Followed on, the insulative body 20, the first conductive contacts 40, and the second conductive contacts 50 are received in a receiving space 701 of a metallic housing 70.
Next, two first signal wires 81, a first ground wire 83, and a power wire 82 of the first cable set 80 a are soldered to the first soldering portions 403. Then, two pairs of second signal wires 84 and two second ground wires 85 of the second cable set 80 b are soldered to the second soldering portions 503. The pair of second ground wires 85 is arranged adjacently and soldered to the same second soldering portion 503. To provide further illustrations, the first cable set 80 a and the second cable set 80 b are soldered respectively to the first soldering portion 403 and the second soldering portion 503 toward the same direction. It is worth noting that if the end portion 20 a of the insulative body 20 is a T-shaped structure instead of a ladder-like structure, and the first cable set 80 a and the second cable set 80 b will be soldered to the first soldering portions 403 and the second soldering portions 503 toward the opposite directions.

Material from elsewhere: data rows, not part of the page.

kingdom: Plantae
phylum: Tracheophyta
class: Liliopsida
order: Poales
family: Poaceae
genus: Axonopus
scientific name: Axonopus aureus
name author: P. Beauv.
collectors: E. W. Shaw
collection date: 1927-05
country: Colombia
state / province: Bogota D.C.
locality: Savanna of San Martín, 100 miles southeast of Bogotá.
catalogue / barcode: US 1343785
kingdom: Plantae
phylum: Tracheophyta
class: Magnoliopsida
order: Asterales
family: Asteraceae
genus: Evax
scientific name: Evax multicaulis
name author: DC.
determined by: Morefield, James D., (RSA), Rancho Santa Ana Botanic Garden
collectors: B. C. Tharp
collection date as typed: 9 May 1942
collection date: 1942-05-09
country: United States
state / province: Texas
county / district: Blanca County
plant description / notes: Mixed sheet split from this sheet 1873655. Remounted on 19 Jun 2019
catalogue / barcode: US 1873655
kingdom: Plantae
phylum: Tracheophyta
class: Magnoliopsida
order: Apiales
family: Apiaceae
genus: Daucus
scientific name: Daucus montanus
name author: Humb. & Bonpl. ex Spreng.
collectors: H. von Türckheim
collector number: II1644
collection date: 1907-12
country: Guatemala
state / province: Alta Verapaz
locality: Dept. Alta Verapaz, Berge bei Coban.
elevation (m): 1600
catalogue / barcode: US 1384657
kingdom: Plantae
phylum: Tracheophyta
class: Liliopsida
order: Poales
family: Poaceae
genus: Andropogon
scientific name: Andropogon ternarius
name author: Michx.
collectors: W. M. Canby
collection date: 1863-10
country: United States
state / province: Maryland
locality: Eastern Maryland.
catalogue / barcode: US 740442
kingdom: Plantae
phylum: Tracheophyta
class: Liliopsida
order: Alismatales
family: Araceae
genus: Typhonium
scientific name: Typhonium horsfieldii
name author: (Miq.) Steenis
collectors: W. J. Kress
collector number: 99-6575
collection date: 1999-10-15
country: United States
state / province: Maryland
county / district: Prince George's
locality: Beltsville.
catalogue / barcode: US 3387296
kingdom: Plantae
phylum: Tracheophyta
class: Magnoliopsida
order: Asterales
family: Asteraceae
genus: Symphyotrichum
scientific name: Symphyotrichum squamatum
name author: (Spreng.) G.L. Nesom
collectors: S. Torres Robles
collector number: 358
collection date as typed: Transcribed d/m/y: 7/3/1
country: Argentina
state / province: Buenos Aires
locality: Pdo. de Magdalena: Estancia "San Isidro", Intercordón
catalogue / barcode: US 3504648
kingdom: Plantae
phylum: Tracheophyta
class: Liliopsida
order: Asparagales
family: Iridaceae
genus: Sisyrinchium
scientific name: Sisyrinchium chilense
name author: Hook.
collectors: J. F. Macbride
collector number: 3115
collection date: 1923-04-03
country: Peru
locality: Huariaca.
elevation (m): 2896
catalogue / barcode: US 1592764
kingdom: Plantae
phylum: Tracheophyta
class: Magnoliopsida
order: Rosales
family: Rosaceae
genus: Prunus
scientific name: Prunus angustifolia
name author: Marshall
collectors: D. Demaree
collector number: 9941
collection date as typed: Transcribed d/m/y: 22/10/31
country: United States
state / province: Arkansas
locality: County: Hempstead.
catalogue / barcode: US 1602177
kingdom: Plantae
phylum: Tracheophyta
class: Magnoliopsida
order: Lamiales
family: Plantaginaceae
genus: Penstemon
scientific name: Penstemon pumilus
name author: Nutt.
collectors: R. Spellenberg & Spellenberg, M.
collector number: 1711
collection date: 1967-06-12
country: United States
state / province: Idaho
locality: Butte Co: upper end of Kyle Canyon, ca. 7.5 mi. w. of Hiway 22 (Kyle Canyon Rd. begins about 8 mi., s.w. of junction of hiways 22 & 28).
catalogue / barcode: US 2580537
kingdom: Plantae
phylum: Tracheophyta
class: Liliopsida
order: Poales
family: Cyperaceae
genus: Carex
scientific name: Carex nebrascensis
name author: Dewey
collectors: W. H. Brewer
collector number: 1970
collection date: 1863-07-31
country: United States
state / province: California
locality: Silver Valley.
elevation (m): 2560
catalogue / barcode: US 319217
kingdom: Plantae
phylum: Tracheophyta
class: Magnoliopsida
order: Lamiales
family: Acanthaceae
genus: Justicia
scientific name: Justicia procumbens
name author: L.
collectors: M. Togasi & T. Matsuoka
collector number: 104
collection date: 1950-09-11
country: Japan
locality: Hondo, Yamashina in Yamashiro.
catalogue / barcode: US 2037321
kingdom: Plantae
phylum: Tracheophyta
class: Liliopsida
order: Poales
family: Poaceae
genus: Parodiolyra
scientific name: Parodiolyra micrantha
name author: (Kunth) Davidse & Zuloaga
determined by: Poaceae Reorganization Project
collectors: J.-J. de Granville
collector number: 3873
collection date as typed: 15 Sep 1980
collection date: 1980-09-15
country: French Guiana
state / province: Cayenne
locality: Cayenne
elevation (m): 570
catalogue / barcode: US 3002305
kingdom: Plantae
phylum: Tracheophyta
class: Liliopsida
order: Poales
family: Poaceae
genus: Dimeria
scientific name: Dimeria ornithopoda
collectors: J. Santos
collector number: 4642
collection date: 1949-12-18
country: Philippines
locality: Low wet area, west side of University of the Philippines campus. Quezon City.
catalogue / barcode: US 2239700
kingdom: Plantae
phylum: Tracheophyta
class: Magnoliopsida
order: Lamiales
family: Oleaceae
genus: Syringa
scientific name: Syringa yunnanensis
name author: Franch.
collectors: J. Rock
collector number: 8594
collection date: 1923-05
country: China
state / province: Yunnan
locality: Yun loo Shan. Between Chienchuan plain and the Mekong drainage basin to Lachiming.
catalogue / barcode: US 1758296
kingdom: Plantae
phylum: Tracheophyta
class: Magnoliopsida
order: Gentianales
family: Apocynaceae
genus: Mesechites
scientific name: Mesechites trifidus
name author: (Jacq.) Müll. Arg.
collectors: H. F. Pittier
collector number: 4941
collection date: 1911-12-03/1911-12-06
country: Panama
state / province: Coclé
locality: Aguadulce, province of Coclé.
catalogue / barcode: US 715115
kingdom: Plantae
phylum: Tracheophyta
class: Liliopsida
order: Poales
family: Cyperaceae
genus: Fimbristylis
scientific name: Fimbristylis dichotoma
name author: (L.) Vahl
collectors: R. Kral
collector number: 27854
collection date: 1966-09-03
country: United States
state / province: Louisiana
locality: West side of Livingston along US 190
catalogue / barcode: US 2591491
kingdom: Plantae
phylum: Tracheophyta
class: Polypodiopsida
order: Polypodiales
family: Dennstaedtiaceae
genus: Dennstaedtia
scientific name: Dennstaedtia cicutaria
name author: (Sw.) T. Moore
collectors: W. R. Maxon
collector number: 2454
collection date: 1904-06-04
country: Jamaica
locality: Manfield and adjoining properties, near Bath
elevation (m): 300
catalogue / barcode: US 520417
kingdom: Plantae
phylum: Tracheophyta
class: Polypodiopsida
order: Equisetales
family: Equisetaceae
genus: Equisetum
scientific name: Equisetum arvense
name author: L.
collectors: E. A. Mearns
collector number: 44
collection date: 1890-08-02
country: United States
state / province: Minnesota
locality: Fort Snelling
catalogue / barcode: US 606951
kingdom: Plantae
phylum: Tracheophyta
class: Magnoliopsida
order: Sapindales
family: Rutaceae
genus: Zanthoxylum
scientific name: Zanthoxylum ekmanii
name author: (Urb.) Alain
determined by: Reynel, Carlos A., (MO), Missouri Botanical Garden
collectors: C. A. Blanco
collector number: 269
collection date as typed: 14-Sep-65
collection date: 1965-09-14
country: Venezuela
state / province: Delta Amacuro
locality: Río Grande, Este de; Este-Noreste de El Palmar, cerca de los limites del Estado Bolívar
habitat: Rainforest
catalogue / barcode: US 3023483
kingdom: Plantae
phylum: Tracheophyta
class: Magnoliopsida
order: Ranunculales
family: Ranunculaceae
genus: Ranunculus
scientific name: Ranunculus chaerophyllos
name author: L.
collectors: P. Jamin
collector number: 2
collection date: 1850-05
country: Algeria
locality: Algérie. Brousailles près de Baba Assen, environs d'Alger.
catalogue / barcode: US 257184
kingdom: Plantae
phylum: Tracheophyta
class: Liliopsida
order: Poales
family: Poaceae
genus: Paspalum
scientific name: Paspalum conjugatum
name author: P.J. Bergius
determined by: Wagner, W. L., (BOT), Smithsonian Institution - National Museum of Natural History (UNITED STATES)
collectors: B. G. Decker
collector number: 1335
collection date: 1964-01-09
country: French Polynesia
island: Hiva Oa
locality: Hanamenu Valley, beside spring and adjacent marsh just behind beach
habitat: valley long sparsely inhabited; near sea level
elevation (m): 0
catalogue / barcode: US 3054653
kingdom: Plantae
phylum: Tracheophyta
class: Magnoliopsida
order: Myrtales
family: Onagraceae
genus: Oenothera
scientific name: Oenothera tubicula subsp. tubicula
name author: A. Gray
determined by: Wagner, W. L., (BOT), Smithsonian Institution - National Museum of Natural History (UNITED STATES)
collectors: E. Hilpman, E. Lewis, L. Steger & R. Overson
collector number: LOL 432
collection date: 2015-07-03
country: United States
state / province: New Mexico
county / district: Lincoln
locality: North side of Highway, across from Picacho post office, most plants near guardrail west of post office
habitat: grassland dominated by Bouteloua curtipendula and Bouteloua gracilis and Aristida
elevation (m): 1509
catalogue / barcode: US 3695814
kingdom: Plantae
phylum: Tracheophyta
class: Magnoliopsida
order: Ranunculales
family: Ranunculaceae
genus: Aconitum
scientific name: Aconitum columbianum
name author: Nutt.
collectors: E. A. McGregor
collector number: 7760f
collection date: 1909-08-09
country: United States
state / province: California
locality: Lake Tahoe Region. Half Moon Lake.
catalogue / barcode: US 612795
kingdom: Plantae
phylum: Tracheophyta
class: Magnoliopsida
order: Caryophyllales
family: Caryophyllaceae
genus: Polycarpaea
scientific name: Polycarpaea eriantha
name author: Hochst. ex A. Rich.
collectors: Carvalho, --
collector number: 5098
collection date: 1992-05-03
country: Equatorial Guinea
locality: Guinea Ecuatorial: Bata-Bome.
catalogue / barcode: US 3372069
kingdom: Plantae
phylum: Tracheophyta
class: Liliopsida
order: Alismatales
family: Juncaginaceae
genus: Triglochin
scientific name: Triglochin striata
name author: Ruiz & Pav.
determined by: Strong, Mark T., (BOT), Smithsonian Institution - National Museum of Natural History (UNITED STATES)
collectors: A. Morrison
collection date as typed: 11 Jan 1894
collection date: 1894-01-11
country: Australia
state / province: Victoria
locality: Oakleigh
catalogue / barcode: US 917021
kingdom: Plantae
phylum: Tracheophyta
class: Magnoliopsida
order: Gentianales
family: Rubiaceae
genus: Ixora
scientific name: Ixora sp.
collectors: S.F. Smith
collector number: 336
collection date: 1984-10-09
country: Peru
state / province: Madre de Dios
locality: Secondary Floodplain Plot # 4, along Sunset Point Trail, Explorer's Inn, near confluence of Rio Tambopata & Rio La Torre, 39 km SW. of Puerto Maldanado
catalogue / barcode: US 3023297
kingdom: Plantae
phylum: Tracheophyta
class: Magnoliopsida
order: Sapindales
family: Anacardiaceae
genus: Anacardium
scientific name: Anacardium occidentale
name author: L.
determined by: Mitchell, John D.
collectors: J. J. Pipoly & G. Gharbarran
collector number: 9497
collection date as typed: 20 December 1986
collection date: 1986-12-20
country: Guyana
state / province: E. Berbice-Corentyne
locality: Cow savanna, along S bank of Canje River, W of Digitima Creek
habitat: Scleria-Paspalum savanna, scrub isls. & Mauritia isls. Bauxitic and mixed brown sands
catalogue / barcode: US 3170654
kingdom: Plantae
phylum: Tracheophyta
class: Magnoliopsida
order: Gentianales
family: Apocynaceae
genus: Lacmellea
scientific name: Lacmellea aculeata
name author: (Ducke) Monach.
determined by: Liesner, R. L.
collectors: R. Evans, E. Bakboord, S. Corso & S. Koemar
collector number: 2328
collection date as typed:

For the instant disclosure, the first soldering portions and the second soldering portions are exposed in the same side of the insulative body, so that the transmission wire can be soldered more easily to the first conductive contacts and the second conductive conducts so as to enhance the manufacturing efficiency. Furthermore, electromagnetic interferences can be reduced by the second cable set formed by the shielding wrap encompassing the second signal wire and the ground wire.
The descriptions illustrated supra set forth simply the preferred embodiments of the instant disclosure; however, the characteristics of the instant disclosure are by no means restricted thereto. All changes, alternations, or modifications conveniently considered by those skilled in the art are deemed to be encompassed within the scope of the instant disclosure delineated by the following claims.